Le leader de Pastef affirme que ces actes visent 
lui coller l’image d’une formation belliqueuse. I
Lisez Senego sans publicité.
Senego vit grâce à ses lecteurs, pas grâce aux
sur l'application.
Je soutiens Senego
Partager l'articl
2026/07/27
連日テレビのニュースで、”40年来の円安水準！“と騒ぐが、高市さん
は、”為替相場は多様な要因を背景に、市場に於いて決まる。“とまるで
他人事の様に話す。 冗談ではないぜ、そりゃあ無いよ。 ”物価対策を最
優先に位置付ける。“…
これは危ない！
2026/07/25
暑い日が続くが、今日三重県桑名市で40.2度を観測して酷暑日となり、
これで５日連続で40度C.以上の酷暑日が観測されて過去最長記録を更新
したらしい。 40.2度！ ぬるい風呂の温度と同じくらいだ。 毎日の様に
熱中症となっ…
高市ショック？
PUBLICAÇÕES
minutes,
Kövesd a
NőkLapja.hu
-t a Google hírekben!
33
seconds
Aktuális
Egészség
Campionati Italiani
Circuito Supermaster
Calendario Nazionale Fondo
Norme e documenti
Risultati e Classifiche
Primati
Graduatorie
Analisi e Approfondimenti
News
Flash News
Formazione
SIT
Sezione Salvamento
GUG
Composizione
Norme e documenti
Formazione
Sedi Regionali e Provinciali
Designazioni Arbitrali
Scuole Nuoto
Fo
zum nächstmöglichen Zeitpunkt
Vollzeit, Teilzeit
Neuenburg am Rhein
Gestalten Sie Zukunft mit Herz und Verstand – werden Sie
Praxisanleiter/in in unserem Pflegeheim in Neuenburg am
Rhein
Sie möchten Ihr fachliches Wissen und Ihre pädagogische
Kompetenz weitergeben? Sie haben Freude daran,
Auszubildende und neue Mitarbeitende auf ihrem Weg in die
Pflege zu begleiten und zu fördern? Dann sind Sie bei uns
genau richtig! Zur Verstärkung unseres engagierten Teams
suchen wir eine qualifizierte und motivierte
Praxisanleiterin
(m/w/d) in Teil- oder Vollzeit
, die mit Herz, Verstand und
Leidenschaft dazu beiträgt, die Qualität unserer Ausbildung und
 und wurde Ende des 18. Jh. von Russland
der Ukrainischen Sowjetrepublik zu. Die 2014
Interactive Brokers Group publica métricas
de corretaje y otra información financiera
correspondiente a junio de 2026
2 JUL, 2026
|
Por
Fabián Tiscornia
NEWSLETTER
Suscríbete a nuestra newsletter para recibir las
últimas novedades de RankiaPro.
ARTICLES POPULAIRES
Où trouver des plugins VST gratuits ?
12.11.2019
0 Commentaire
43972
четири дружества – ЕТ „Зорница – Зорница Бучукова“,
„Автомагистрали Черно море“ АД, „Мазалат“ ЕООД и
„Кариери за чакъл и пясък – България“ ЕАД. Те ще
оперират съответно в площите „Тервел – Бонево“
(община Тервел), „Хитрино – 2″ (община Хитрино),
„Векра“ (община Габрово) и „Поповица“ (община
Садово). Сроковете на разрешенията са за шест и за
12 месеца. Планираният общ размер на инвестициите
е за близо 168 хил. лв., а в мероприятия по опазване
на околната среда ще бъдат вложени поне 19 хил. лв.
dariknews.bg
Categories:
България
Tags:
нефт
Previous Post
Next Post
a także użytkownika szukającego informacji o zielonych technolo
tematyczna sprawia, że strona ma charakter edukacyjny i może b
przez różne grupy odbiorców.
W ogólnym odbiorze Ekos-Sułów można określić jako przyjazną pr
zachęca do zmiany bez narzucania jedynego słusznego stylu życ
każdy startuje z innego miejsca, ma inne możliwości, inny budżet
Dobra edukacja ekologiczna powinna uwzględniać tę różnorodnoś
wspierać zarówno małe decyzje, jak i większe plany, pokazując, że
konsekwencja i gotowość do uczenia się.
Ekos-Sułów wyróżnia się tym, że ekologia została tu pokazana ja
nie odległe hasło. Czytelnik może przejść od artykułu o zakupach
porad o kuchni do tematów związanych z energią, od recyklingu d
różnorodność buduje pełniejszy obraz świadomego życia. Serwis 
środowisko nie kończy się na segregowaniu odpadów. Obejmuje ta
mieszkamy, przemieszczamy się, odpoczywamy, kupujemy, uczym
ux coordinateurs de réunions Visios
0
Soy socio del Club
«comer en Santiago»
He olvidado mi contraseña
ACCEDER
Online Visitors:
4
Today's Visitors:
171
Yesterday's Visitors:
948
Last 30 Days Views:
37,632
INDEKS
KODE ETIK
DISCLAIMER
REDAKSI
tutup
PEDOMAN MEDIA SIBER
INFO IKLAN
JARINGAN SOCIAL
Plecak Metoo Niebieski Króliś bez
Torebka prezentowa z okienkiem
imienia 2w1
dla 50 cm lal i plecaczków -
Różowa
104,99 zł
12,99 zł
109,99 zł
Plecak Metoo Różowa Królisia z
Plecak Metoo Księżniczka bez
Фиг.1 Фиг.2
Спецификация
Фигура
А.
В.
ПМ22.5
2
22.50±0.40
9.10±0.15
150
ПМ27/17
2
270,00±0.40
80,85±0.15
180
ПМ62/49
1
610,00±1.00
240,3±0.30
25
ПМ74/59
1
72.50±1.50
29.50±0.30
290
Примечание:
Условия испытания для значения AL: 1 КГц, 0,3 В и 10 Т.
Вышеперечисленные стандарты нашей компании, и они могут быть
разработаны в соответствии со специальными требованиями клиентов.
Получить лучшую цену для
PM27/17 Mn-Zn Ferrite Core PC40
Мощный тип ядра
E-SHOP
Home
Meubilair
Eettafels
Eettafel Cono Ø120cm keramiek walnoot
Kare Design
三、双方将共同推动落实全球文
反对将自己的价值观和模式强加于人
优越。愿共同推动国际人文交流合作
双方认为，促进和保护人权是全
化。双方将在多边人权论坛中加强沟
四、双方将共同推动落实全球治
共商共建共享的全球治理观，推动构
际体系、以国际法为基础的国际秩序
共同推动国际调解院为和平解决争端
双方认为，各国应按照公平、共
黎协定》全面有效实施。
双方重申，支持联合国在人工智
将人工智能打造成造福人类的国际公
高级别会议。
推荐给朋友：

+---+

▶ [WHAT YOU NEED TO DO] Could you write out all the entries word for word?

▶ [EXERCISE OUTPUT]
Le leader de Pastef affirme que ces actes visent 
lui coller l’image d’une formation belliqueuse. I
Lisez Senego sans publicité.
Senego vit grâce à ses lecteurs, pas grâce aux
sur l'application.
Je soutiens Senego
Partager l'articl
2026/07/27
連日テレビのニュースで、”40年来の円安水準！“と騒ぐが、高市さん
は、”為替相場は多様な要因を背景に、市場に於いて決まる。“とまるで
他人事の様に話す。 冗談ではないぜ、そりゃあ無いよ。 ”物価対策を最
優先に位置付ける。“…
これは危ない！
2026/07/25
暑い日が続くが、今日三重県桑名市で40.2度を観測して酷暑日となり、
これで５日連続で40度C.以上の酷暑日が観測されて過去最長記録を更新
したらしい。 40.2度！ ぬるい風呂の温度と同じくらいだ。 毎日の様に
熱中症となっ…
高市ショック？
PUBLICAÇÕES
minutes,
Kövesd a
NőkLapja.hu
-t a Google hírekben!
33
seconds
Aktuális
Egészség
Campionati Italiani
Circuito Supermaster
Calendario Nazionale Fondo
Norme e documenti
Risultati e Classifiche
Primati
Graduatorie
Analisi e Approfondimenti
News
Flash News
Formazione
SIT
Sezione Salvamento
GUG
Composizione
Norme e documenti
Formazione
Sedi Regionali e Provinciali
Designazioni Arbitrali
Scuole Nuoto
Fo
zum nächstmöglichen Zeitpunkt
Vollzeit, Teilzeit
Neuenburg am Rhein
Gestalten Sie Zukunft mit Herz und Verstand – werden Sie
Praxisanleiter/in in unserem Pflegeheim in Neuenburg am
Rhein
Sie möchten Ihr fachliches Wissen und Ihre pädagogische
Kompetenz weitergeben? Sie haben Freude daran,
Auszubildende und neue Mitarbeitende auf ihrem Weg in die
Pflege zu begleiten und zu fördern? Dann sind Sie bei uns
genau richtig! Zur Verstärkung unseres engagierten Teams
suchen wir eine qualifizierte und motivierte
Praxisanleiterin
(m/w/d) in Teil- oder Vollzeit
, die mit Herz, Verstand und
Leidenschaft dazu beiträgt, die Qualität unserer Ausbildung und
 und wurde Ende des 18. Jh. von Russland
der Ukrainischen Sowjetrepublik zu. Die 2014
Interactive Brokers Group publica métricas
de corretaje y otra información financiera
correspondiente a junio de 2026
2 JUL, 2026
|
Por
Fabián Tiscornia
NEWSLETTER
Suscríbete a nuestra newsletter para recibir las
últimas novedades de RankiaPro.
ARTICLES POPULAIRES
Où trouver des plugins VST gratuits ?
12.11.2019
0 Commentaire
43972
четири дружества – ЕТ „Зорница – Зорница Бучукова“,
„Автомагистрали Черно море“ АД, „Мазалат“ ЕООД и
„Кариери за чакъл и пясък – България“ ЕАД. Те ще
оперират съответно в площите „Тервел – Бонево“
(община Тервел), „Хитрино – 2″ (община Хитрино),
„Векра“ (община Габрово) и „Поповица“ (община
Садово). Сроковете на разрешенията са за шест и за
12 месеца. Планираният общ размер на инвестициите
е за близо 168 хил. лв., а в мероприятия по опазване
на околната среда ще бъдат вложени поне 19 хил. лв.
dariknews.bg
Categories:
България
Tags:
нефт
Previous Post
Next Post
a także użytkownika szukającego informacji o zielonych technolo
tematyczna sprawia, że strona ma charakter edukacyjny i może b
przez różne grupy odbiorców.
W ogólnym odbiorze Ekos-Sułów można określić jako przyjazną pr
zachęca do zmiany bez narzucania jedynego słusznego stylu życ
każdy startuje z innego miejsca, ma inne możliwości, inny budżet
Dobra edukacja ekologiczna powinna uwzględniać tę różnorodnoś
wspierać zarówno małe decyzje, jak i większe plany, pokazując, że
konsekwencja i gotowość do uczenia się.
Ekos-Sułów wyróżnia się tym, że ekologia została tu pokazana ja
nie odległe hasło. Czytelnik może przejść od artykułu o zakupach
porad o kuchni do tematów związanych z energią, od recyklingu d
różnorodność buduje pełniejszy obraz świadomego życia. Serwis 
środowisko nie kończy się na segregowaniu odpadów. Obejmuje ta
mieszkamy, przemieszczamy się, odpoczywamy, kupujemy, uczym
ux coordinateurs de réunions Visios
0
Soy socio del Club
«comer en Santiago»
He olvidado mi contraseña
ACCEDER
Online Visitors:
4
Today's Visitors:
171
Yesterday's Visitors:
948
Last 30 Days Views:
37,632
INDEKS
KODE ETIK
DISCLAIMER
REDAKSI
tutup
PEDOMAN MEDIA SIBER
INFO IKLAN
JARINGAN SOCIAL
Plecak Metoo Niebieski Króliś bez
Torebka prezentowa z okienkiem
imienia 2w1
dla 50 cm lal i plecaczków -
Różowa
104,99 zł
12,99 zł
109,99 zł
Plecak Metoo Różowa Królisia z
Plecak Metoo Księżniczka bez
Фиг.1 Фиг.2
Спецификация
Фигура
А.
В.
ПМ22.5
2
22.50±0.40
9.10±0.15
150
ПМ27/17
2
270,00±0.40
80,85±0.15
180
ПМ62/49
1
610,00±1.00
240,3±0.30
25
ПМ74/59
1
72.50±1.50
29.50±0.30
290
Примечание:
Условия испытания для значения AL: 1 КГц, 0,3 В и 10 Т.
Вышеперечисленные стандарты нашей компании, и они могут быть
разработаны в соответствии со специальными требованиями клиентов.
Получить лучшую цену для
PM27/17 Mn-Zn Ferrite Core PC40
Мощный тип ядра
E-SHOP
Home
Meubilair
Eettafels
Eettafel Cono Ø120cm keramiek walnoot
Kare Design
三、双方将共同推动落实全球文
反对将自己的价值观和模式强加于人
优越。愿共同推动国际人文交流合作
双方认为，促进和保护人权是全
化。双方将在多边人权论坛中加强沟
四、双方将共同推动落实全球治
共商共建共享的全球治理观，推动构
际体系、以国际法为基础的国际秩序
共同推动国际调解院为和平解决争端
双方认为，各国应按照公平、共
黎协定》全面有效实施。
双方重申，支持联合国在人工智
将人工智能打造成造福人类的国际公
高级别会议。
推荐给朋友：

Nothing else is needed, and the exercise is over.